As expected, we didn't see a heartbeat yet but we are scheduled for another ultrasound next Thursday. My RE said that they don't usually expect to see the heartbeat until the middle of the 6th week at least. Today I am 5w6d, so all is well. If everything next time goes as my doctor predicts and a heartbeat is found, he said that my risk of m/c is only 10% until the 13th week, then it will drop even lower.

When we left my nurse gave us a little bottle of Martinelli's, a stack of pregnancy related reading material, and a bunch of ultrasound pictures.

Still, this feels so weird. We were told to pick an OB by Thursday. WE ARE BEING RELEASED!!! They need to know where to send our records.

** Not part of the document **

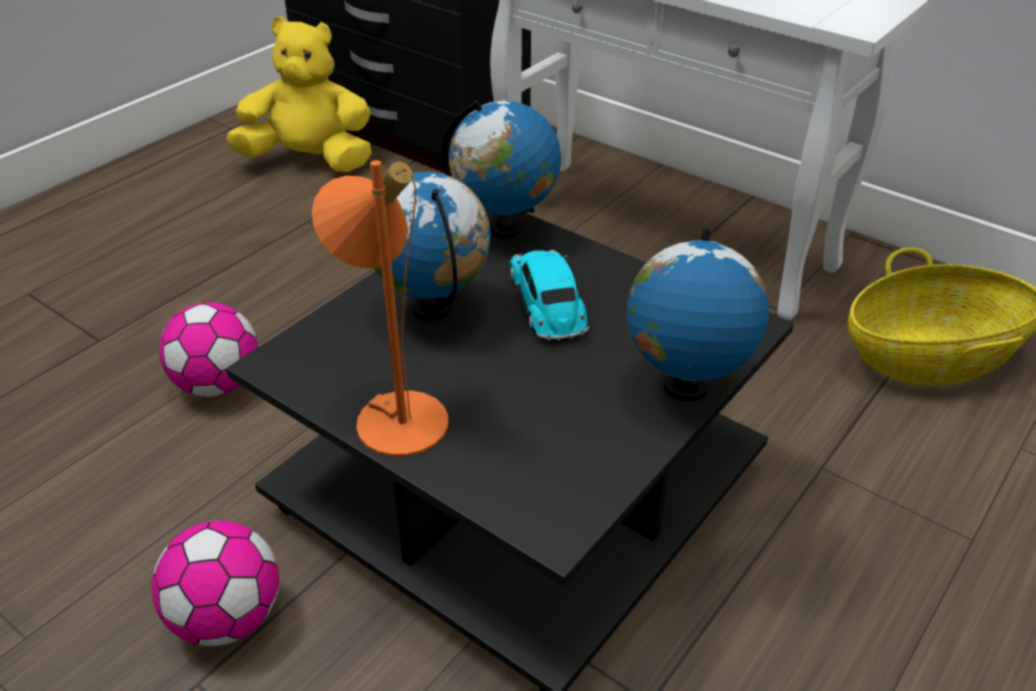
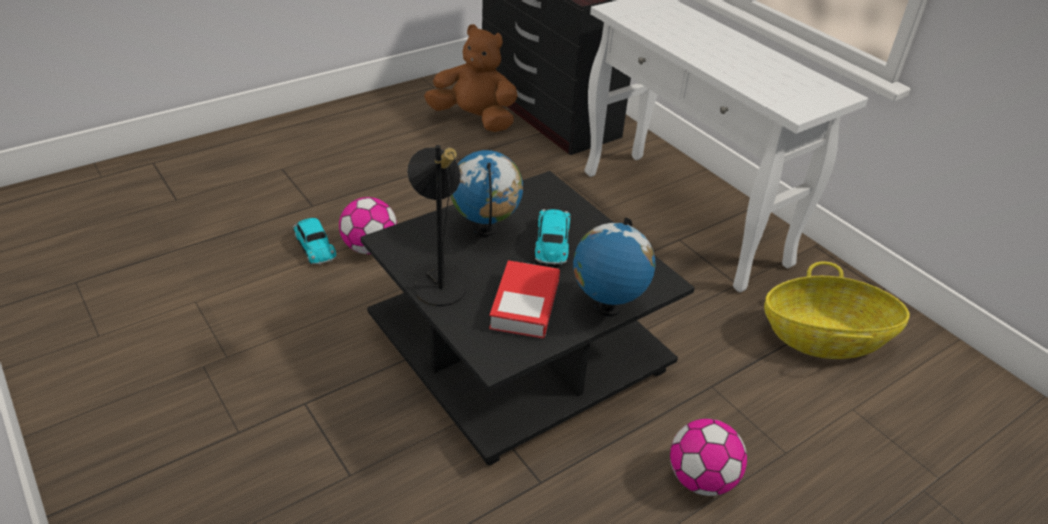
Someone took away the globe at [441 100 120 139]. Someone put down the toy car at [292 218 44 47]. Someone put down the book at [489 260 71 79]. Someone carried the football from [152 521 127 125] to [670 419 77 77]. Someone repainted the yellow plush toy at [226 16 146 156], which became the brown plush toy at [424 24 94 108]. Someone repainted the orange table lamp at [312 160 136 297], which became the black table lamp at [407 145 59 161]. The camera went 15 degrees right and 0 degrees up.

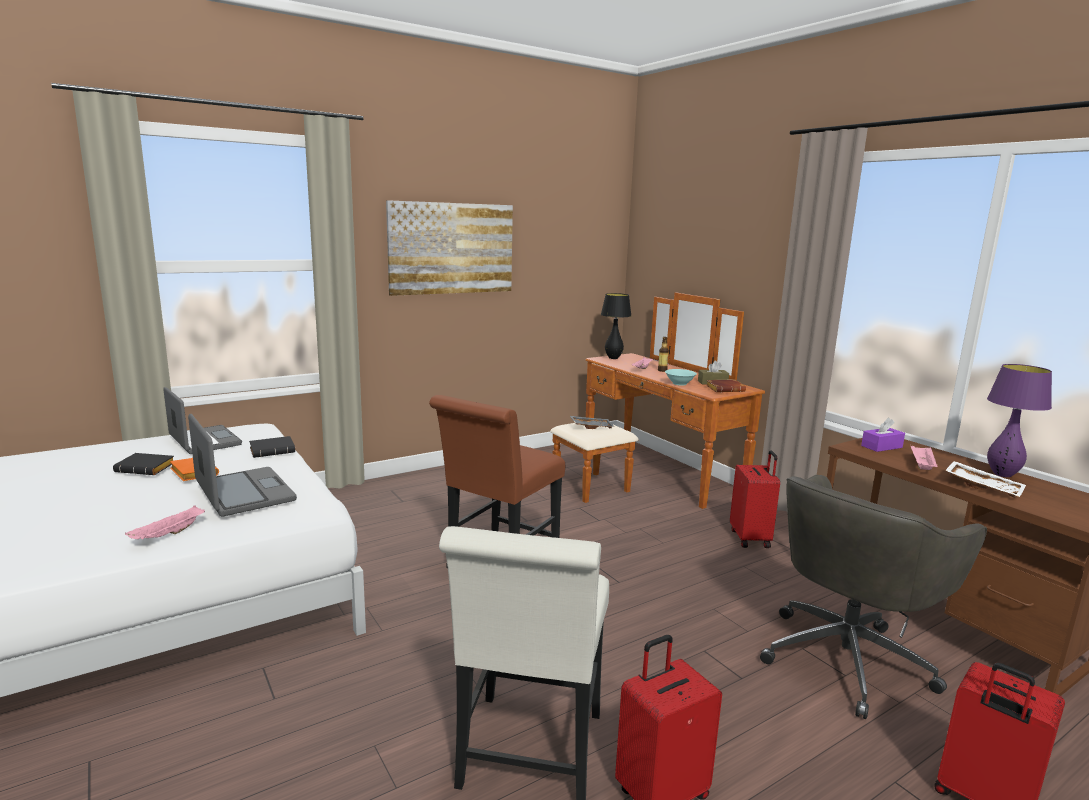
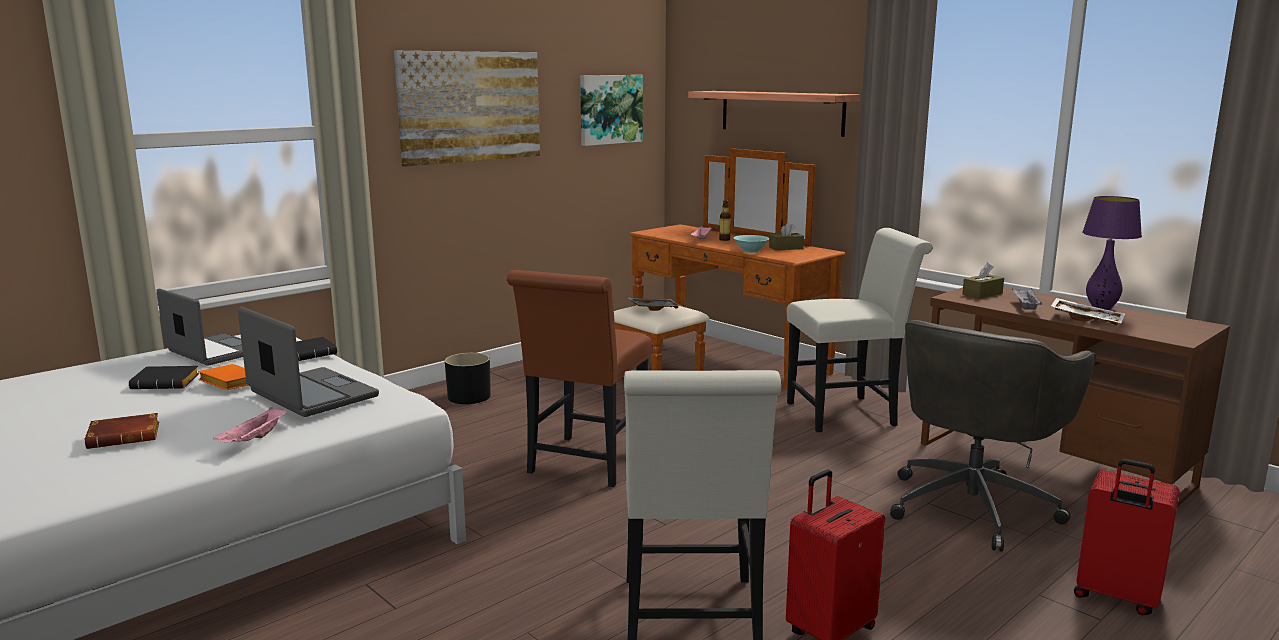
Someone took away the black table lamp at [601 293 31 66]. Someone put down the black planter at [445 353 46 51]. Someone put up the picture at [580 75 63 71]. Someone put up the shelf at [688 91 172 46]. Someone carried the brown book from [706 379 40 13] to [85 413 74 36]. Someone swapped the red suitcase at [730 450 50 98] for the white chair at [787 228 146 204]. Someone repainted the purple tissue box at [861 418 44 34], which became the brown tissue box at [962 263 42 36]. Someone repainted the pink tray at [911 446 26 24], which became the grey tray at [1012 288 30 22]. The camera went 10 degrees left and 0 degrees up.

This is such a strange place to be...

5 comments:

Annie said...

I've been wondering about you all day hoping you got great news. It's so bizarre, isn't it, to be getting good news for a change? My next ultrasound is Thursday, too! Let's keep up this streak of great news!

Emily said...

I don't know how to type out the huge smile on my face. So dang happy!! Now remember to call me when you feel like you can't let go of the infertility. I'll remind you to run like hell. It's strange how hard it is to let go of it and enjoy the ride. :)

Michele said...

YAY!!!!!!!!!!!!

BU said...

Hip hip hooray!!! My heart is all smiley and happy for you.

A. said...

Amazing news!!! I am so happy and relieved for you.